If you’ve been taught to believe you’re not good enough, it’s easy to start looking for all the ways that others aren’t good enough, too.

That’s not the only way this trauma manifests, of course. But it’s common enough for me to see it over and over again in the way business owners attempt to hire.

The way I’ve worked through this myself is by getting honest about my strengths and weaknesses in my company. It’s absolutely okay for me to acknowledge that there are parts of how I’ve built this business that I’m not the right person for the job. And then there are parts of the job that suit me to a T.

By being honest about what I’m really good at and what I’m not so good at, I can more easily see how others are really good at the skills I’m lacking. And I can also acknowledge that they’re not so good at the skills that are my strengths.

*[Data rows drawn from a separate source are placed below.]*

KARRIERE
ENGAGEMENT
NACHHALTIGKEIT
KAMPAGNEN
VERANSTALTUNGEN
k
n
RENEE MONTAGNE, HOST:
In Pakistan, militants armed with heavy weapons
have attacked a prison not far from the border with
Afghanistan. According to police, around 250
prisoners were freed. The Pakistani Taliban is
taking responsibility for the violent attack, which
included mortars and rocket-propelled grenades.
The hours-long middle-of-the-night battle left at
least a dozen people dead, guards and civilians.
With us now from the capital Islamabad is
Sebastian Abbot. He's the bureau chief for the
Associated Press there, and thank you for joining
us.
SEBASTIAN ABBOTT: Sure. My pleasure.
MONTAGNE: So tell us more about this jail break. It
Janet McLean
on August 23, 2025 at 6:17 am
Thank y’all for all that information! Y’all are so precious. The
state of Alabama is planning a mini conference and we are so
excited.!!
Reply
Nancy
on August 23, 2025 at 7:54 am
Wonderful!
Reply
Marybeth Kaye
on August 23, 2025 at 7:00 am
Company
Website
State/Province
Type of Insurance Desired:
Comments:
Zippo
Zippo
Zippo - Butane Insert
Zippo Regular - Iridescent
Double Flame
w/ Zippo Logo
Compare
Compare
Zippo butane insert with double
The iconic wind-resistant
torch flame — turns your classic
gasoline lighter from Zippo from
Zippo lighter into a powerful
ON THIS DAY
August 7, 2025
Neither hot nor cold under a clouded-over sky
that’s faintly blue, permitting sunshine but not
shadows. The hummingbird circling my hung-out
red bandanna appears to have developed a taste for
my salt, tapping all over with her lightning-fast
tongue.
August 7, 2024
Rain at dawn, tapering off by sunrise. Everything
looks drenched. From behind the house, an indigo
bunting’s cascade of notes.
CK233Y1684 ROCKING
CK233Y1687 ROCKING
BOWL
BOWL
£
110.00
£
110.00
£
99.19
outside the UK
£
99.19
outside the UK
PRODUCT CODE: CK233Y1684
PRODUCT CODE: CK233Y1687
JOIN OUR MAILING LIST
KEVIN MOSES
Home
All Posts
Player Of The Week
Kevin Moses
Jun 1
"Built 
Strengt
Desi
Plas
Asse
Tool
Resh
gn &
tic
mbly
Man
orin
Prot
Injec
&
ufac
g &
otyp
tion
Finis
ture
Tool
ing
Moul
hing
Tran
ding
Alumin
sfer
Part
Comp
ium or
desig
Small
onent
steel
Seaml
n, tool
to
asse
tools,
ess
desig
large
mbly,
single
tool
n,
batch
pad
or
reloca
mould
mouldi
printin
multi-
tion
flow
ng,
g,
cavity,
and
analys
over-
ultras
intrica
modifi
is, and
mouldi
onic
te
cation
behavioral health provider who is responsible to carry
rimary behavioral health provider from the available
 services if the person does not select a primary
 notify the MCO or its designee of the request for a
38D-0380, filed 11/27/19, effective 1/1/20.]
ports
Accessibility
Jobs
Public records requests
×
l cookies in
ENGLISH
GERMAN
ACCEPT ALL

Make your business a great place to work

Part of readying your business for the future is making sure that you’ve created a top-notch work environment—for yourself and maybe even for others.

And while compromises are always a part of getting a business off the ground, there are certain things that just aren’t worth compromising on.

  • Are you paying yourself enough on a regular basis?
  • Are you managing yourself well and creating sustainable systems and routines?
  • Are you being honest with yourself about your strengths and weaknesses?

Of course, there’s so much more you can do to create a great place to work for yourself. But those are 3 key areas that are so often the source of much frustration as a business grows.

Make your business a great place to work for yourself—and anyone else who comes along—so you can make better decisions, operate more sustainability, and build your confidence.